This post is part of a series of tutorials on how one can use implicit models for variational inference. Here's a table of contents so far:

• Part I: Inference of single, global variable (Bayesian logistic regression)
• Part II: Amortised Inference via the Prior-Contrastive Method (Explaining Away Demo)
• Part III: Amortised Inference via a Joint-Contrastive Method (ALI, BiGAN)
• ➡️️Part IV (you are here): Using Denoisers instead of Discriminators

That's right, I went full George Lucas and skipped Part III because (a) it was your homework assignment to write that for me and (b) following up Part II with Part III is relatively boring and predictable and the stuff in this post is way more interesting! This is the rogue one. This is about replacing density ratio estimation (a.k.a. the discriminator) with denoising as the main tool to deal with implicit models.

#### Summary of this note

• I explain how denoisers can be used to estimate the gradients of log-densities, which in turn can be used in a variational algorithm
• I derive simple variational inference algorithms based on denoisers for Bayesian logistic regression and for amortised VI
• I discuss related work and why the reconstruction error should not be used as a substitute for the energy
• finally, I discuss the toy experiments I did in the associated iPython notebook

## Rationale

The key difficulty in using implicit models is that their log density (also known as energy) is unknown. My way to understand GANs is that they use logistic regression to estimate the log density relative to some other distribution.

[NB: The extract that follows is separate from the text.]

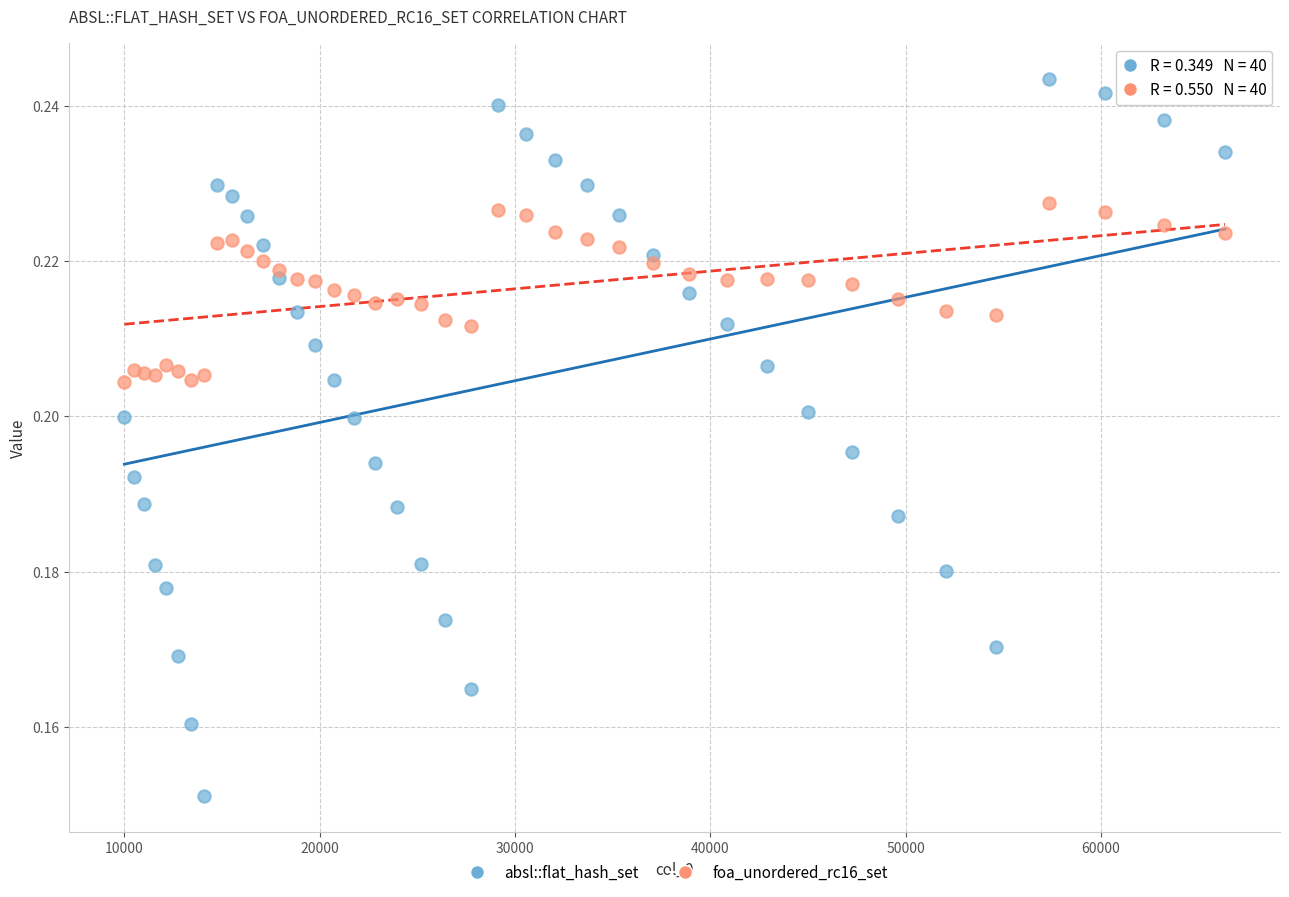

Which series has the widest spread of Y values?

absl::flat_hash_set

In generative modelling we measure the log density ratio to the target data distribution, in VI to the prior, or between joint distributions. Crucually, training the discriminator only requires samples from the implicit model (and from the contrast distribution) which makes this possible.

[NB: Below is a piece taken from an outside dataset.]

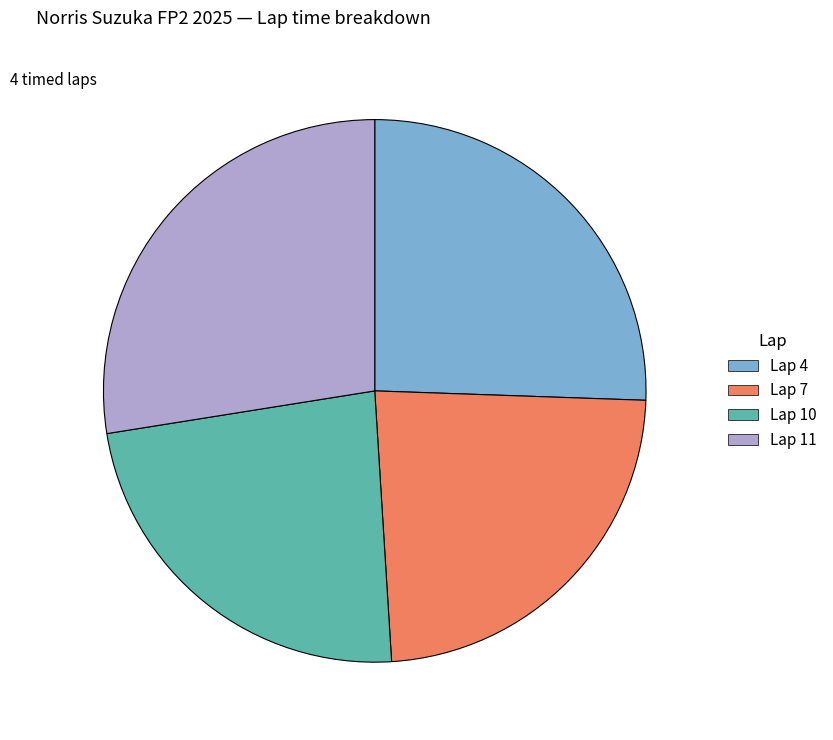

Do Lap 11 and Lap 10 together represent more than half of the pie?

Yes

Denoising provides another mechanism to learn about the log density of a distribution only requiring samples. Instead of learning a log density ratio, the denoiser function learns the gradient of the log density, also known as the score or score function in statistics. We can then use these gradient estimates with the chain rule to devise an algorithm that maximises or minimises functionals of the log density, such as entropy, mutual information or KL-divergence.

## Derivation

Let's take an implicit probability distribution $q(x; \phi)$ over a $d$-dimensional Euclidean space $\mathbb{R}^d$. Let's say we sample from $q$ by squashing normal random vectors $z$ through a nonlinearity G, so that $z\sim \mathcal{N}(0,I), x=G(z; \phi)$ is the same as writing $x\sim q(x; \psi)$.

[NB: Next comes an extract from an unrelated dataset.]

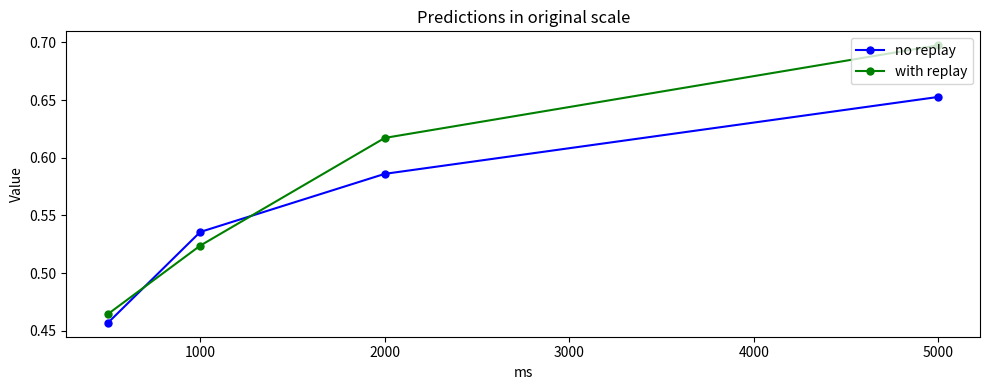

What is the sum of all no replay values?

2.2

Now consider training a denoising function $F:\mathbb{R^d\rightarrow R^d}$ so as to minimise the average mean-squared reconstruction error, that is

$F^{*} = \operatorname{argmin}_F \mathbb{E}_{x\sim q(x; \phi)} \mathbb{E}_{\epsilon \sim \mathcal{N}(0, \sigma^2I)}\|F(x+\epsilon) - x\|^2$

In the formula above, $\epsilon$ is additive isotropic Gaussian noise, $x$ is sampled from $q(x; \phi)$ and $F$ tries to reconstruct the original $x$ from its noise-corrupted version $x+\epsilon$. As it is mentioned e.g. in (Alain and Bengio, 2014), the Bayes-optimal solution to this denoising problem will approach the following approximate solution (as the noise variance $\sigma_n$ decreases) :

$F^{*}(x) \approx x + \sigma_n^2 \frac{\partial \log q(x; \phi)}{\partial x}$

#### Cons

• the theory holds in the limit of infinitesimally small noise, but in practice denoisers are trained on small noise. This may result in blurring some fine details of the distributions, and we have seen in (Sønderby et al, 2016) that samples from such a model do tend to be blurrier. Moreover, the denoising objective relies on sampling, which is inefficient in high dimmensions. To solve both problems, the regularised autoencoder might be a better option.
• the denoiser function is only accurate around the support of the distribution. Far away from samples, the denoising function is never trained and can develop spurious modes. One can address this by taking an ensemble of denoisers, and only accepting a high gradient signal if all ensemble members agree on the direction. But generally speaking, denoising isn't accurate far away from samples, and this is where discrimination might be somewhat better.